**GOAL OF THE EXERCISE:**
Collect all lines from the listing that include the string "down".

**DATASET:**

----

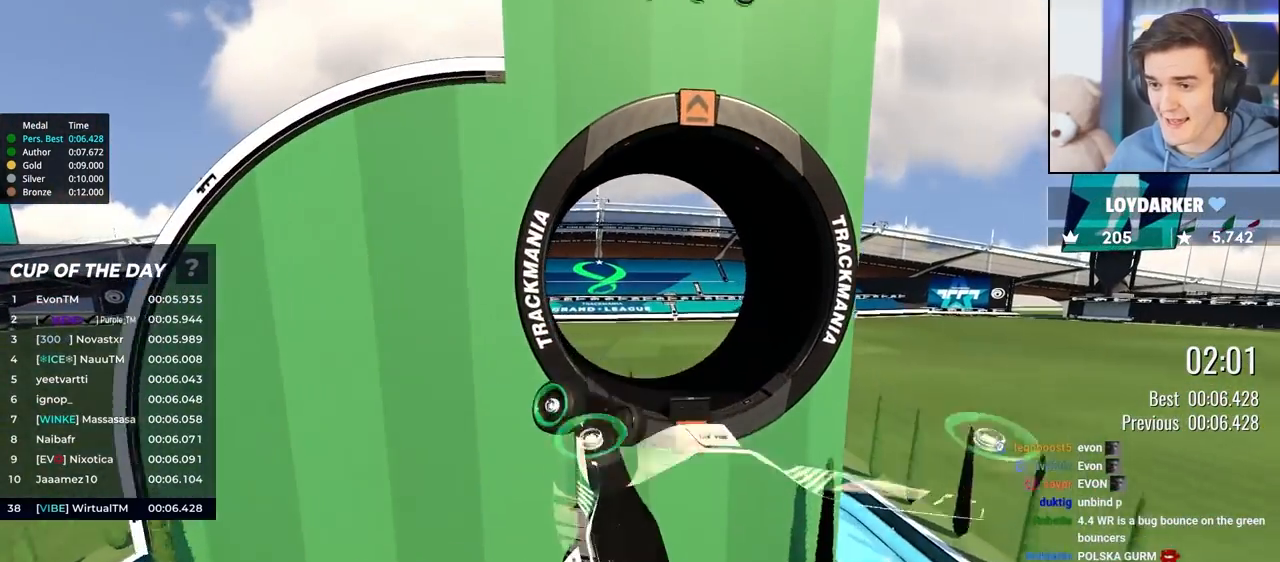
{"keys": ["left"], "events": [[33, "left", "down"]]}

----

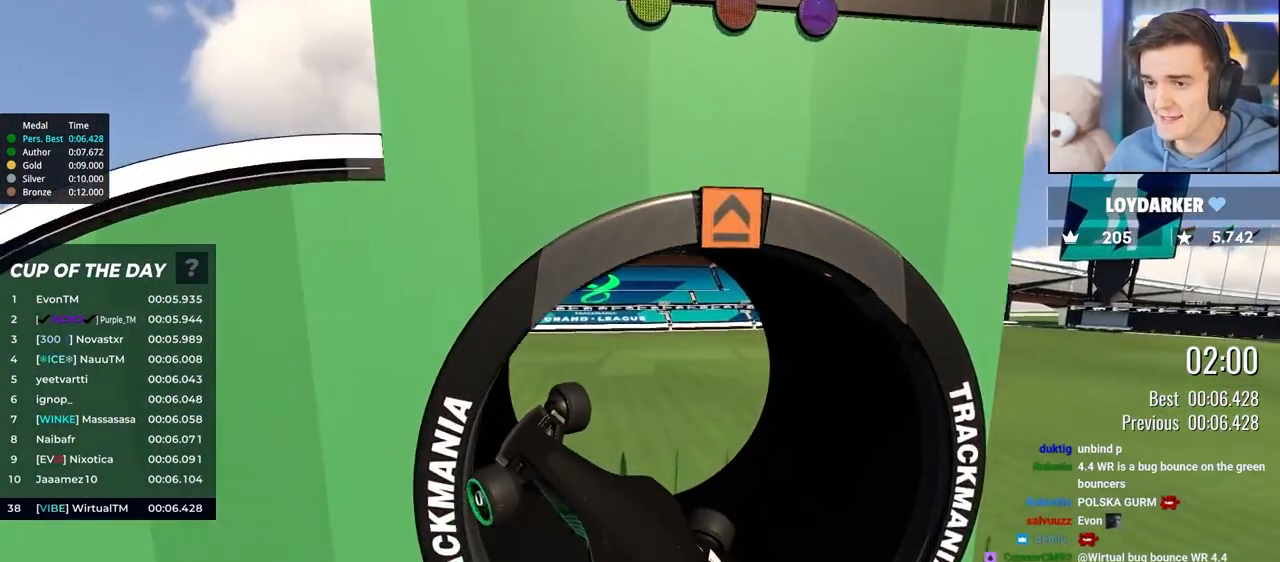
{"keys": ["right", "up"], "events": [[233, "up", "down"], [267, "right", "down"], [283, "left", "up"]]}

----

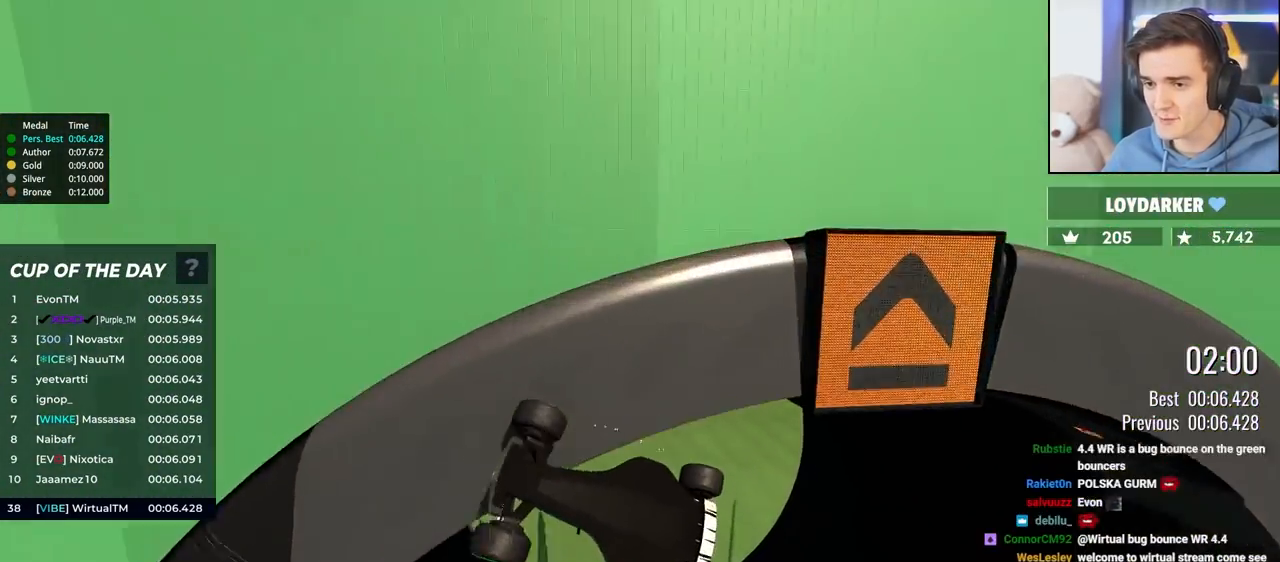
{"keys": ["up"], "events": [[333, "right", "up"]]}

----

**RESULT OF THE TASK:**
{"keys": ["left"], "events": [[33, "left", "down"]]}
{"keys": ["right", "up"], "events": [[233, "up", "down"], [267, "right", "down"], [283, "left", "up"]]}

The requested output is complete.